书名：The DevOps 2.1 Toolkit：Docker Swarm
作者名：Viktor Farcic
本章字数：1071字
更新时间：2025-02-22 02:51:54

What would Docker Swarm look like without?

Let's say we have a cluster with three nodes. Two of them run Swarm managers, and one is a worker. Managers accept our requests, decide what should be done, and send tasks to Swarm workers. In turn, workers translate those tasks into commands that are sent to the local Docker Engine. Managers act as workers as well.

If we describe the flow we did earlier with the go-demo service, and imagine there is no service discovery associated with Swarm, it would be as follows.
A user sends a request to one of the managers. The request is not a declarative instruction but an expression of the desired state. For example, I want to have two instances of the go-demo service and one instance of the DB running inside the cluster:

Figure 4-1: User sends a request to one of the managers

Once Swarm manager receives our request for the desired state, it compares it with the current state of the cluster, generates tasks, and sends them to Swarm workers. The tasks might be to run an instance of the go-demo service on node-1 and node-2, and an instance of the go-demo-db service on node-3:

Figure 4-2: Swarm manager compares the current state of the cluster with the desired state, generates tasks, and sends them to Swarm workers.

Swarm workers receive tasks from the managers, translate them into Docker Engine commands, and send them to their local Docker Engine instances:

Figure 4-3: Swarm nodes translate received tasks to Docker Engine commands

Docker Engine receives a command from the Swarm worker and executes it:

Figure 4-4: Docker Engine manages local containers.

Next, let's say that we send a new desired state to the manager. For example, we might want to scale the number of the go-demo instances to node-3. We would send a request to the Swarm manager on node-1, it would consult the cluster state it stored internally and make a decision to, for example, run a new instance on node-2. Once the decision is made, the manager would create a new task and send it to the Swarm worker on node-2. In turn, the worker would translate the task into a Docker command, and send it to the local engine. Once the command is executed, we would have the third instance of the go-demo service running on node-2:

Figure 4-5: A scale request is sent to the Swarm manager

If the flow were as described, we would have quite a lot of problems that would make such a solution almost useless.

Let's try to list some of the issues we would face.

A Docker manager uses the information we sent to it. That would work as long as we always use the same manager and the state of the cluster does not change due to factors outside the control of the manager. The important thing to understand is that the information about the cluster is not stored in one place, nor it is complete. Each manager knows only about the things it did. Why is that such a problem?

Let's explore a few alternative (but not uncommon) paths.

What would happen if we sent the request to scale to three instances to the manager on node-2? That manager would be oblivious of the tasks created by the manager in node-1. As a result, it would try to run three new instances of the go-demo service resulting in five instances in total. We’d have two instances created by the manager in node-1 and three by the manager in node-2.
It would be tempting always to use the same manager, but, in that case, we would have a single point of failure. What would happen if the whole node-1 fails? We would have no managers available or would be forced to use the manager on node-2.

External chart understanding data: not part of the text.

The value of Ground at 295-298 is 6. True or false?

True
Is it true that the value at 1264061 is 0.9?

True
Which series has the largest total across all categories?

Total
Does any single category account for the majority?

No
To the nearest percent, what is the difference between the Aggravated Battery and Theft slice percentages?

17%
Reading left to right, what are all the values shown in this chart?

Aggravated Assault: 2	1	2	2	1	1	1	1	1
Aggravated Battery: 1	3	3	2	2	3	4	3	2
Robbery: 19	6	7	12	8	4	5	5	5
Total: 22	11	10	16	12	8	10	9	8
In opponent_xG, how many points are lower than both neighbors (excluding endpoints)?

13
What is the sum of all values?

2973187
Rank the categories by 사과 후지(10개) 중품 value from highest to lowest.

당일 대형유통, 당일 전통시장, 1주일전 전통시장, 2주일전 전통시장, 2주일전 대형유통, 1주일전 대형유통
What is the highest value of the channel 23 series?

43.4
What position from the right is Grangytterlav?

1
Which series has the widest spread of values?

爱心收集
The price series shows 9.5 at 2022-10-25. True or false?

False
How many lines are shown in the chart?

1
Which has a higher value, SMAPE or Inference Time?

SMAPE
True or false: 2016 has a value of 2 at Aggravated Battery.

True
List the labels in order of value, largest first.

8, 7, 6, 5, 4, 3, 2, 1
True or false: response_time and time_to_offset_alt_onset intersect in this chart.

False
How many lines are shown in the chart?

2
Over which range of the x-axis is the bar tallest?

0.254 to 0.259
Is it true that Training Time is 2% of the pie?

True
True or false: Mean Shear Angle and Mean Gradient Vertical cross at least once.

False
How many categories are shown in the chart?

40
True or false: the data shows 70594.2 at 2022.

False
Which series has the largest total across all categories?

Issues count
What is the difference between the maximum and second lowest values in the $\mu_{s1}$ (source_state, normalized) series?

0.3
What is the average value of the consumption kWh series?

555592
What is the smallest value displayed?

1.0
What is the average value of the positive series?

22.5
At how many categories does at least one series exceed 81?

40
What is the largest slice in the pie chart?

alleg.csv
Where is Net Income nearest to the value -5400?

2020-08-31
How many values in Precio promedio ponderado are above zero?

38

Many other factors might produce such discrepancies. Maybe one of the containers stopped unexpectedly. In such a case, when we decide to scale to three instances, the manager on node-1 would think that two instances are running and would create a task to run one more. However, that would not result in three but two instances running inside the cluster.

The list of things that might go wrong is infinite, and we won't go into more examples.

The important thing to note is that it is unacceptable for any single manager to be stateful in isolation. Every manager needs to have the same information as any other. On the other hand, every node needs to monitor events generated by Docker Engine and make sure that any change to its server is propagated to all managers. Finally, we need to oversee the state of each server in case one of them fails. In other words, each manager needs to have an up-to-date picture of the entire cluster. Only then it can translate our requests for the desired state into tasks that will be dispatched to the Swarm nodes.

How can all the managers have a complete view of the whole cluster no matter who made a change to it?

The answer to that question depends on the requirements we set. We need a place where all the information is stored. Such a place need to be distributed so that the failure of one server does not affect the correct functioning of the tool. Being distributed provides fault tolerance, but that, by itself, does not mean data is synchronized across the cluster. The tool needs to maintain data replicated across all the instances. Replication is not anything new except that, in this case, it needs to be very fast so that the services that would consult it can receive data in (near) real-time. Moreover, we need a system that will monitor each server inside the cluster and update the data if anything changes.

To summarize, we need a distributed service registry and a monitoring system in place. The first requirement is best accomplished with one of the service registries or key-value stores. The old Swarm (standalone version before Docker 1.12) supports Consul (https://www.consul.io/), etcd (https://github.com/coreos/etcd), and Zookeeper (https://zookeeper.apache.org/). My preference is towards Consul, but any of the three should do.

For a more detailed discussion about service discovery and the comparison of the major service registries, please consult the service discovery: The Key to Distributed services chapter of The DevOps 2.0 Toolkit.